To that end, Matthews, who also serves as president and chair of the Sequoia Project, said this week at the Workgroup for Electronic Data Interchange's annual conference in Reston, Virginia, that information exchange must become a standard of care in order for providers to achieve optimal results.

"At its most simple, we have data suppliers and data receivers," Matthews said. "And while the concept seems simple, all the trust, all the technology, all the workflow issues that go around that have prevented health information exchange from really being as ubiquitous in healthcare as everyone would like to see it."

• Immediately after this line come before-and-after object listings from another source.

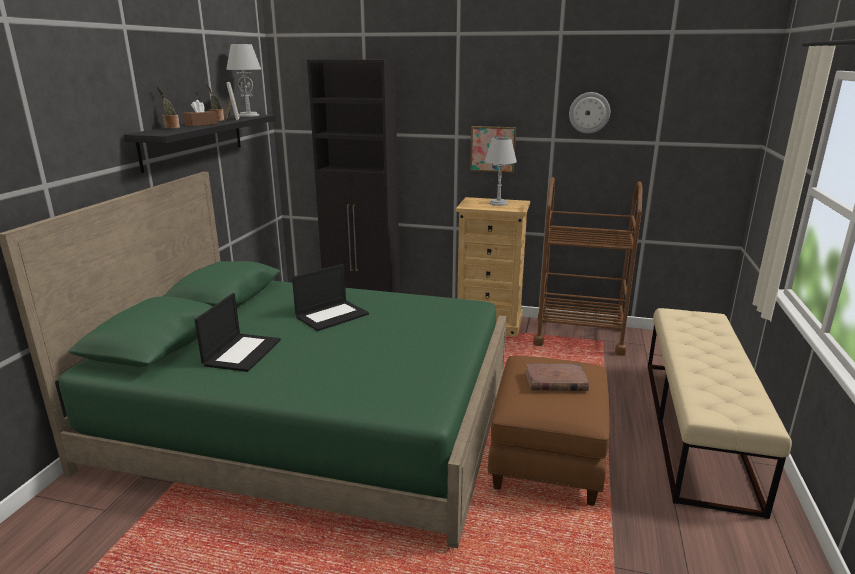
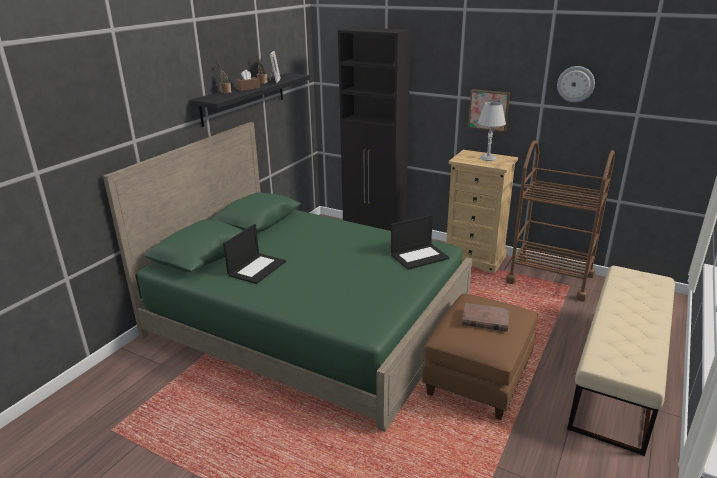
camera: 15 degrees right, 5 degrees up
(249, 115) = (289, 76): grey table lamp -> none
(332, 315) = (329, 245): laptop -> laptop (419, 256)

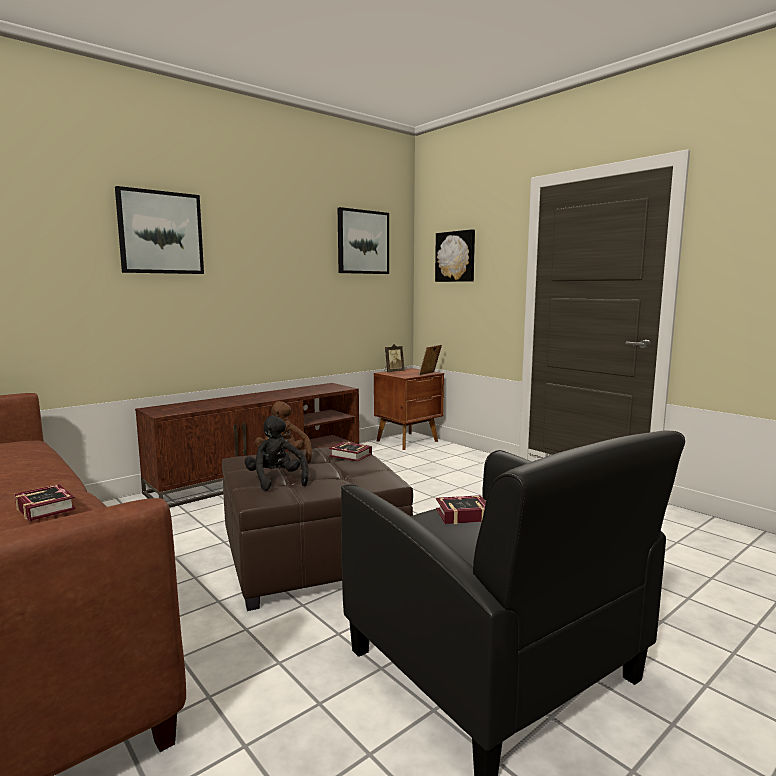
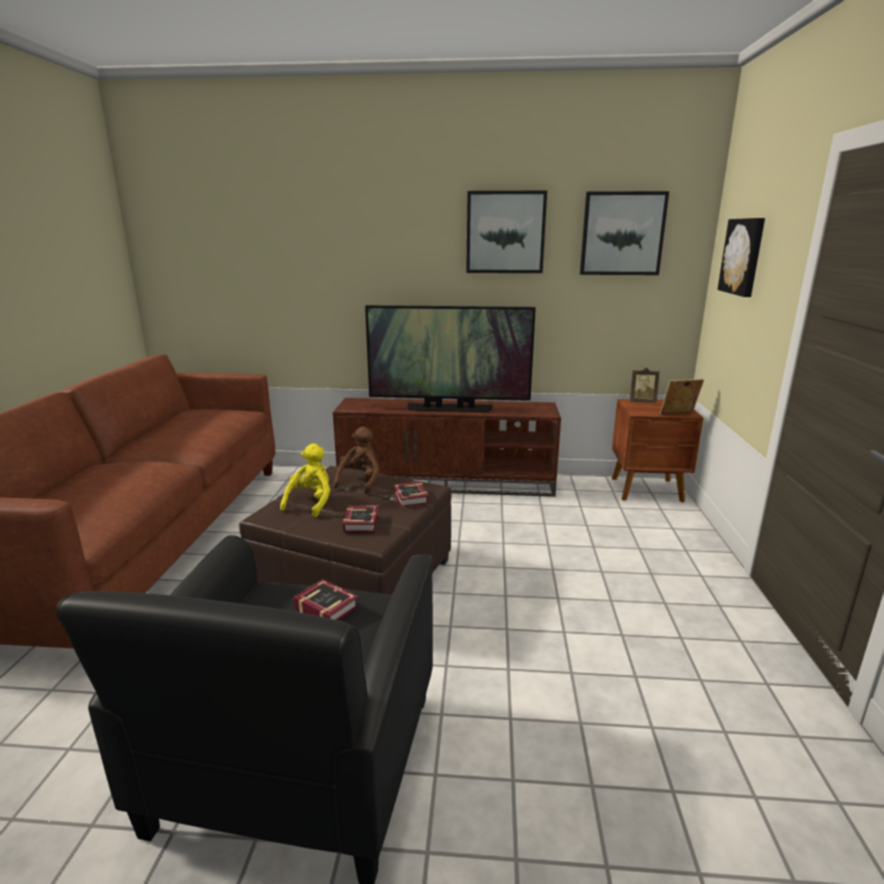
camera: 45 degrees right, 10 degrees up
(46, 507) = (131, 476): book -> book (363, 522)
(160, 232) = (373, 238): picture -> picture (505, 232)
(262, 398) = (449, 408): none -> television
(276, 480) = (311, 503): black plush toy -> yellow plush toy

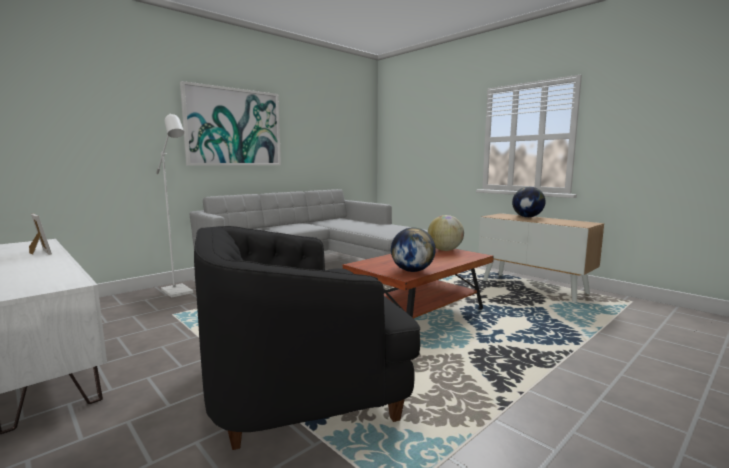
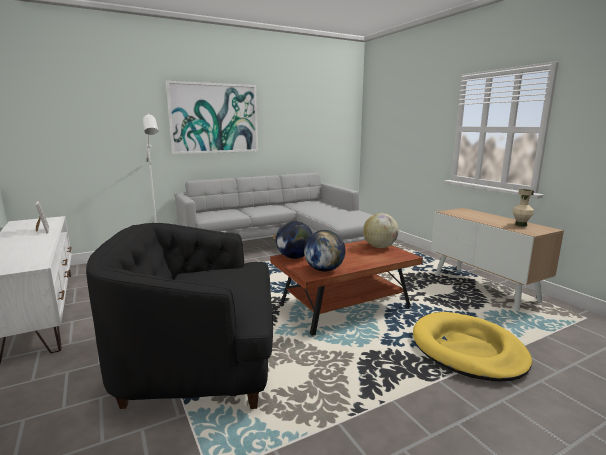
camera: 15 degrees right, 5 degrees up
(527, 217) = (485, 215): globe -> globe (294, 257)
(559, 337) = (467, 349): none -> yellow dog bed
(566, 221) = (521, 225): none -> beige vase

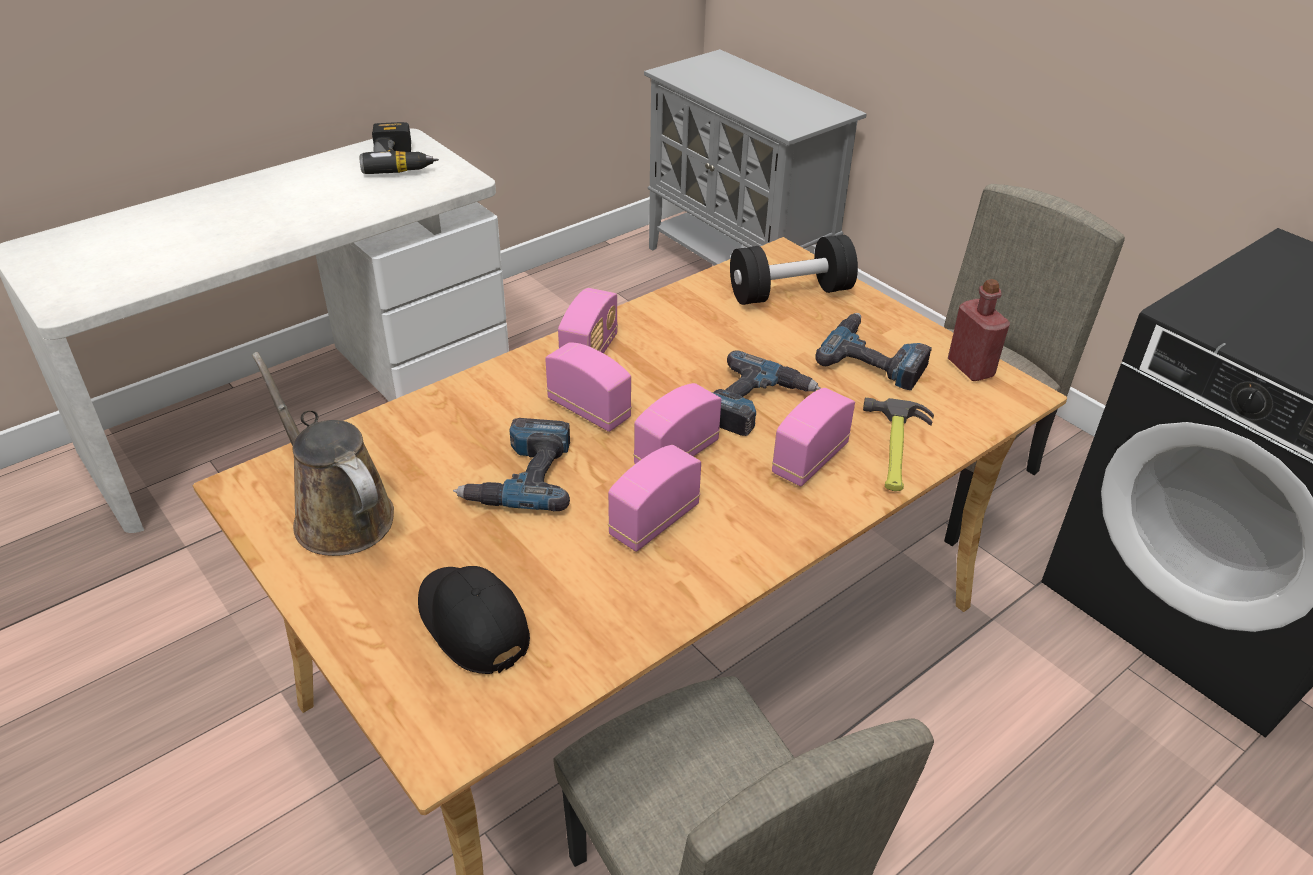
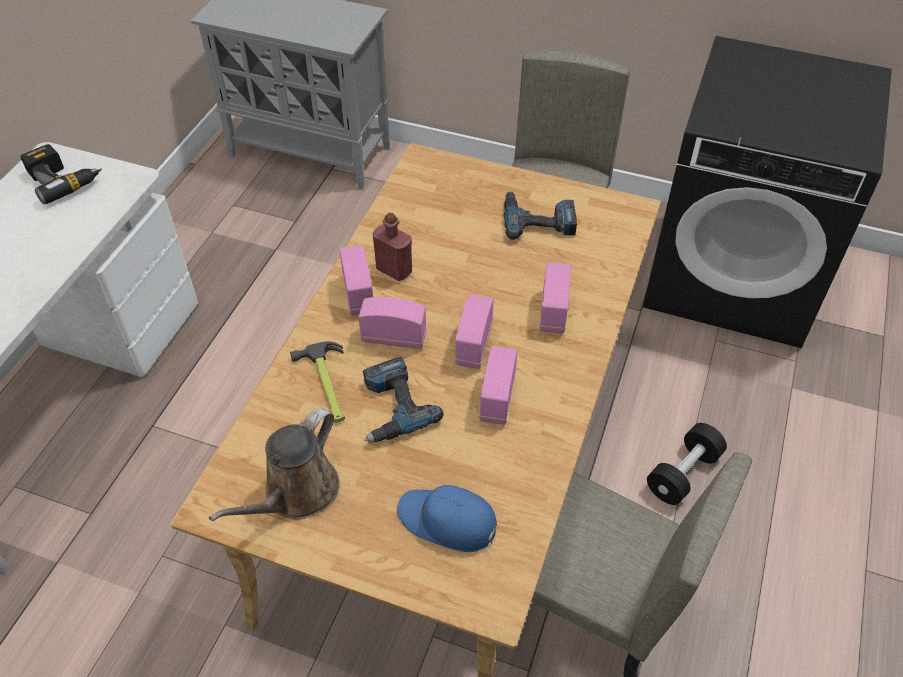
camera: 30 degrees left, 10 degrees up
(338, 514) = (296, 494): brown watering can -> brown watering can turned 75 degrees counterclockwise
(472, 623) = (447, 521): black cap -> blue cap
(754, 404) = (492, 286): power drill -> none
(790, 293) = (450, 189): black dumbbell -> black dumbbell (683, 473)
(895, 450) = (595, 282): hammer -> hammer (327, 385)
(970, 368) = (596, 202): red bottle -> red bottle (394, 270)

Matthews outlined the various ways health data currently is being exchanged--federal to private sector; payers to providers; hospital to hospital; hospital to primary care; etc.--and also discussed what the future likely holds in talking about information moving from in-home settings to primary care doctors, as well as between application program interfaces.

"Some people speculate that for us to ... connect an entire ecosystem together, that may be an API to API conversation," Matthews said.

However, he also said that widespread interoperability is especially challenging with huge sectors of the industry--such as behavioral health and long-term care providers--being left out of programs like Meaningful Use.

"HIE generally is not black or white; it's not an either-or. Think about HIEs as … shades of grey," Matthews said. "We're a lot closer to ubiquitous interoperability than we were five years ago, but we've got a long way to go."

Matthews said he's hopeful and optimistic that the Carequality initiative, which launched in February 2014, may hold some promise of being able to truly achieve bidirectional exchange between physicians.

He added that despite reports of what he referred to as EHR vendors being locked in "mortal combat" with one another, collaboration is strong and differences of opinion on matters such as standards are healthy.

"Unfortunately, a lot of this has gotten politicized as the battle of the vendors," he said.

Competing EHR vendors, earlier this month, reached consensus on an objective interoperability metric to measure data exchange and then report the findings on an ongoing basis.